2|ブラウザを動かす場所の指定を間違えた

ブラウザ操作の準備では、必要なファイルの場所を誤って指定し、1回止まった。

正しい場所を確認してから指定すると進めた。

次回は、場所を推測せず、存在を確認した場所だけを使う。

3|パソコンの設定を前提にしていた

補助処理では、必要な実行環境がいつもの場所にある前提で動かし、1回失敗した。

実際に使える場所を確認し、そこを明示すると処理できた。

ここでも対策は同じだ。環境を推測せず、確認した情報を使う。

10件をこの3つに分けると、直すべき場所が見えた。

件数を10から0へ一気に減らそうとするのではなく、最も多かった一つの原因から直せばよい。

03|エラーを5項目で記録する

エラーが起きた直後は、画面に出た文章だけを残しがちだ。

しかし、エラーメッセージだけでは、同じ原因かどうかを後から判断しにくい。

最低限、次の5項目を残す。

  1. 起きた現象

  2. 発生した工程

  3. 過去の失敗と同じ原因か

  4. 最終的に成功した方法

  5. 次回最初に使う方法、または停止する条件

たとえば本文入力なら、次のように記録できる。

  • 起きた現象:本文や書式の入力が成立しなかった

  • 発生した工程:完成原稿を記事編集画面へ入れる工程

  • 同じ原因か:入力方法を変えながら試した一連の失敗

  • 成功した方法:本文全体を一括で貼り付けた

  • 次回のルール:成功した方法を最初に使い、1回失敗したら別方式を連続で試さない

この形なら、「エラーが8回出た」という記録が、「次回どこを変えるか」という判断につながる。

04|失敗のたびに方法を増やさない

AIを使うと、すぐに別案を出してくれる。

一つ目が失敗したら二つ目。二つ目が失敗したら三つ目。選択肢が多いこと自体は便利だ。
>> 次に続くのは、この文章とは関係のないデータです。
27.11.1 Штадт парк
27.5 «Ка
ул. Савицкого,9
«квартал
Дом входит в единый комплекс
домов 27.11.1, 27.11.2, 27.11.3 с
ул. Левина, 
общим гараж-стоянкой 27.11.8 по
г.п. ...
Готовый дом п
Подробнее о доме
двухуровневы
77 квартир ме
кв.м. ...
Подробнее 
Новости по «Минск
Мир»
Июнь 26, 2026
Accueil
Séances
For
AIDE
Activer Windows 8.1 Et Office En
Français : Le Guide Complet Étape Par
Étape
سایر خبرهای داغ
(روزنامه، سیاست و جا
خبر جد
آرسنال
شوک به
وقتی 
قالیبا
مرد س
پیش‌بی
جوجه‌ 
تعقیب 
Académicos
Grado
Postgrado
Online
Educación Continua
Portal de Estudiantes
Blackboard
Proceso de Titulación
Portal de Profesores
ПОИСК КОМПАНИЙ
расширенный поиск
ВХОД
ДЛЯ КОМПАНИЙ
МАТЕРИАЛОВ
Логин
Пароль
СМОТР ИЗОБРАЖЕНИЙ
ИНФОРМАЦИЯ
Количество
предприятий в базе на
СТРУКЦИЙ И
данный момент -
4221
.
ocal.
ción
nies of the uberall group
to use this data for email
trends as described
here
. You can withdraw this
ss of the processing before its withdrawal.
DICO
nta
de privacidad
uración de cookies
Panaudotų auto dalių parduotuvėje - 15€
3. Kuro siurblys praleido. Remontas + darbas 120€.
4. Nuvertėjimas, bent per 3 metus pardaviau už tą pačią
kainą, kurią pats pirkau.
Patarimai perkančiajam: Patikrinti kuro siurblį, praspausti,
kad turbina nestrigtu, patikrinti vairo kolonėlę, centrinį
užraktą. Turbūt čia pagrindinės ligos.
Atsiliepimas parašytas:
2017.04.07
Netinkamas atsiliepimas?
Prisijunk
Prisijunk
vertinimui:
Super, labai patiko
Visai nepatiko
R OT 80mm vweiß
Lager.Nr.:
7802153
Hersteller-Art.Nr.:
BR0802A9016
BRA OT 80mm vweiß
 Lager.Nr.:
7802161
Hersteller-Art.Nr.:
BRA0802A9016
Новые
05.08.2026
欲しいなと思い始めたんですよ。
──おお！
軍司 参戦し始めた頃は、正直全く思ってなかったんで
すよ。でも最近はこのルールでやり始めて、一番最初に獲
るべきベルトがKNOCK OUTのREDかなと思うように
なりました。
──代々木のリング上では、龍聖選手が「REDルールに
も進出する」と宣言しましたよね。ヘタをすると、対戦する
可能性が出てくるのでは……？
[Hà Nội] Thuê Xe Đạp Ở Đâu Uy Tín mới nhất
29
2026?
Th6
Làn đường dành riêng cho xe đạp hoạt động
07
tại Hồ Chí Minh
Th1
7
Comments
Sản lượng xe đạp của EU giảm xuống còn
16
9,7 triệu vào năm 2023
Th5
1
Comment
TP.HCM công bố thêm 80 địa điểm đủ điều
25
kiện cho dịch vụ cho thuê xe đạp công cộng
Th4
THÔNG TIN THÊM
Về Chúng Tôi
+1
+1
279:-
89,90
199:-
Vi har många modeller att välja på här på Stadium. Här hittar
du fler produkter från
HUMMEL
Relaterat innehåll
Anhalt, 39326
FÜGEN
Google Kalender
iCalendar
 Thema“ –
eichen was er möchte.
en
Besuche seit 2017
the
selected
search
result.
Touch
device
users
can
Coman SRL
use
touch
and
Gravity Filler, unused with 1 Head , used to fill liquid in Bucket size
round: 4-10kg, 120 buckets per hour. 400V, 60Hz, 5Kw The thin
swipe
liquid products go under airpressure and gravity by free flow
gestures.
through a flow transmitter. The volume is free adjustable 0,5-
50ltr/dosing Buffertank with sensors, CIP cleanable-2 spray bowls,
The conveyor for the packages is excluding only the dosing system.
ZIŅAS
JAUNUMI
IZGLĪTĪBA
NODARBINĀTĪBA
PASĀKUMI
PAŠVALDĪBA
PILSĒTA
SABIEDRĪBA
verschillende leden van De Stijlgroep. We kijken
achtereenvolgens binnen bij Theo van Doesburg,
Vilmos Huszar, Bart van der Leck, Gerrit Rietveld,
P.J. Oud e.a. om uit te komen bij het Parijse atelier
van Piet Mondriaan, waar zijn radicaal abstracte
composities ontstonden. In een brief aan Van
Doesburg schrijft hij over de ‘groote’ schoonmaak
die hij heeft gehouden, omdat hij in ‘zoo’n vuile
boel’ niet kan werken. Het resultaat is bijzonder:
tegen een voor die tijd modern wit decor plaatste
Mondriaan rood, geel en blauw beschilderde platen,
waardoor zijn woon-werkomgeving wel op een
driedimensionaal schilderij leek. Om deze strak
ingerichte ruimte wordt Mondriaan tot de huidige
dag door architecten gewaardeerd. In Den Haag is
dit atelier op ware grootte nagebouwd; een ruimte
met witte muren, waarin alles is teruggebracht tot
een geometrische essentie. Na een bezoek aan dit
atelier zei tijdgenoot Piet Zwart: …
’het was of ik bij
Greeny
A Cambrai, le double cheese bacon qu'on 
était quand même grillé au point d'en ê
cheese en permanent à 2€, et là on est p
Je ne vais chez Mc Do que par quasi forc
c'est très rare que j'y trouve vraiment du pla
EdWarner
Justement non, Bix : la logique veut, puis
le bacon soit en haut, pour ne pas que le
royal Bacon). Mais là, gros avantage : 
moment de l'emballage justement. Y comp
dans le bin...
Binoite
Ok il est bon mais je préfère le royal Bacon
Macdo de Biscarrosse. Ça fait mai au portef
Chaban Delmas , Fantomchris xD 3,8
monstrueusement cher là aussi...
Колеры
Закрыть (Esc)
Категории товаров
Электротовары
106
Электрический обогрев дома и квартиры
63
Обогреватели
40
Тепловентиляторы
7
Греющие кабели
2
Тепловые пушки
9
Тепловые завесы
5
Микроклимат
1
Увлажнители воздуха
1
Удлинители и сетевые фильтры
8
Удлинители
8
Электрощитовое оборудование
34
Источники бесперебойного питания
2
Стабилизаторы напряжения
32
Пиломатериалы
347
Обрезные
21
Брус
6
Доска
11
ただし、実際の仕事では試行回数が増えるほどよいとは限らない。

同じ工程で似た失敗を繰り返すと、人間の確認時間が増え、どの方法が正式なのかも分かりにくくなる。

そこで、成功した方法が見つかったら次の運用へ変える。

  • 次回の第一候補として固定する

  • 既知の失敗方法を通常手順から外す

  • 第一候補が1回失敗したら、自動で別案を試し続けない

  • 事実を確認できない場合は止める

大切なのは、失敗を隠すことではない。

失敗から、次回の選択肢を減らすことだ。

05|営業メールや資料作成でも使える

この整理法は、記事の自動投稿だけのものではない。

たとえばAIに営業メールを作らせたとする。

会社名の表記が違う。日付が違う。添付資料の名前が違う。文面の雰囲気も合わない。

これを4件の別問題として直す前に、発生工程と原因を分ける。

会社名、日付、資料名の違いは、「AIへ渡した元情報が古い」という一つの原因かもしれない。文面だけは、「相手や目的の指定が不足している」という別原因かもしれない。

もし確認できれば、直す場所は4か所ではなく2か所になる。

ただし、原因が同じだと確認できないものを無理にまとめてはいけない。証拠が足りなければ、原因不明として残す。

きれいな説明を作るより、分からないことを分からないまま残す方が、次の検証では役に立つ。

06|明日は、エラーを数える前に一つの表を作る

AIを使う仕事で最近起きた失敗を一つ選ぶ。

そして、次の形で書き出す。

  1. 起きた現象:

  2. 発生した工程:

  3. 同じ原因と思われる過去の失敗:

  4. 最終的に成功した方法:

  5. 次回最初に使う方法、または停止条件:

同じ工程、同じ操作、同じ回避方法なら、一つの原因としてまとめられないか確認する。

確認できなければ、無理にまとめない。

AI自動化を育てるとき、エラー回数は大切な記録になる。

でも、10回のエラーを10回分の別問題として直す必要はない。

まず、同じ原因で起きた失敗をまとめる。次に、成功した方法を第一候補へ固定する。そして、同じ失敗を繰り返す前に止まる条件を決める。

エラーを減らす最初の一歩は、試す方法を増やすことではない。

直すべき原因を減らすことである。